Liberals have endeavored to universalize the message of the Holocaust to the point that they often opt to remove mention of Jews when discussing the event – often because they don’t want to offend Jew-haters.
Far-left progressives are only interested in the Holocaust as far as they can weaponize its moral weight to fix atop a club to beat political enemies, especially Israelis. If anything, the Holocaust is inconvenient for the movement’s radicals because it speaks to an injustice committed against a group they now ascribe racial and class privilege.
Among the emerging “woke right,” as commentator James Lindsay has described them, podcasters that are either grifting, audience-captured, or self-radicalizing have taken critique of media and world order to an extreme, assuming any axioms like the Holocaust or narratives on Jews to be false.
Recognizing that the West has stumbled, they fall back on the old traditions of blaming and scapegoating the small minority of Jews for all that ails them or their nations. Desiring to return to a better time, they blame a supposed post-war consensus as a whole, seeking to question or destroy once settled beliefs, from the heroism of Sir Winston Churchill, to the villainy of Adolf Hitler, to the validity of the Holocaust and its lessons.
On the back of such axiomatic uncertainty, long discredited white supremacy and fascism has been roused as of late, creeping back from the dark corners of the Internet to hang Nazi banners in the streets of Sweden or march through Nashville.
With ever escalating antisemitism, sometimes it seems baseless to hope that the West will hold onto its post-Holocaust promise, “Never Again.” “Never Again” that Jews would be rounded up, exiled, slaughtered, raped in pogroms. The outpouring of cheer and militancy in support of the Hamas-led 2023 pogrom in Israel, with the denial of any and all atrocities out of strategic, political, or ideological necessity, only lends to this dread.The world may forget the Holocaust.
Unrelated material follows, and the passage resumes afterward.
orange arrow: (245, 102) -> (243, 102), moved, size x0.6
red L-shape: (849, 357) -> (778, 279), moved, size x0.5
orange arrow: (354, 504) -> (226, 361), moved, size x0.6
Yet the Jews will not forget. When Holocaust survivor Rena Quint was asked on Tuesday if she feared that the decline of her peers would lead to the relegation of their stories and memories to the annals of history. In response, Quint cited the apocryphal story of Napoleon Bonaparte witnessing Jews mourning on Tisha Be’av and remarking that “A nation that cries and fasts for over 2,000 years for their land and Temple will surely be rewarded with both.”
The Jews never forget. We remember the suffering of Egyptian captivity. We remember the attempted genocide of Haman. We remember the persecution of the Hellenists. We remembered by the rivers of Babylon, and in the shtetls of Europe.
States and empires, nations and civilizations, they have come and gone within the collective memory of the Jewish people, who tell the stories from generation to generation so that they will not be forgotten. The shared memories of the atrocities committed by the Assyrian Empire or the Babylonians only exist with the Jews.
A world without Holocaust survivors is terrifying, but inevitable. Yet it would not be the end of the story or memory, just the end of their responsibility, which will be taken up by their families. Remembering the Holocaust will change, but it will not be forgotten. We are not just the people of the book, but people of memory, the realm to which the oral law was once committed.
The world may ultimately forget the Holocaust, but the Jews will not. We never forget. We remember, we remember.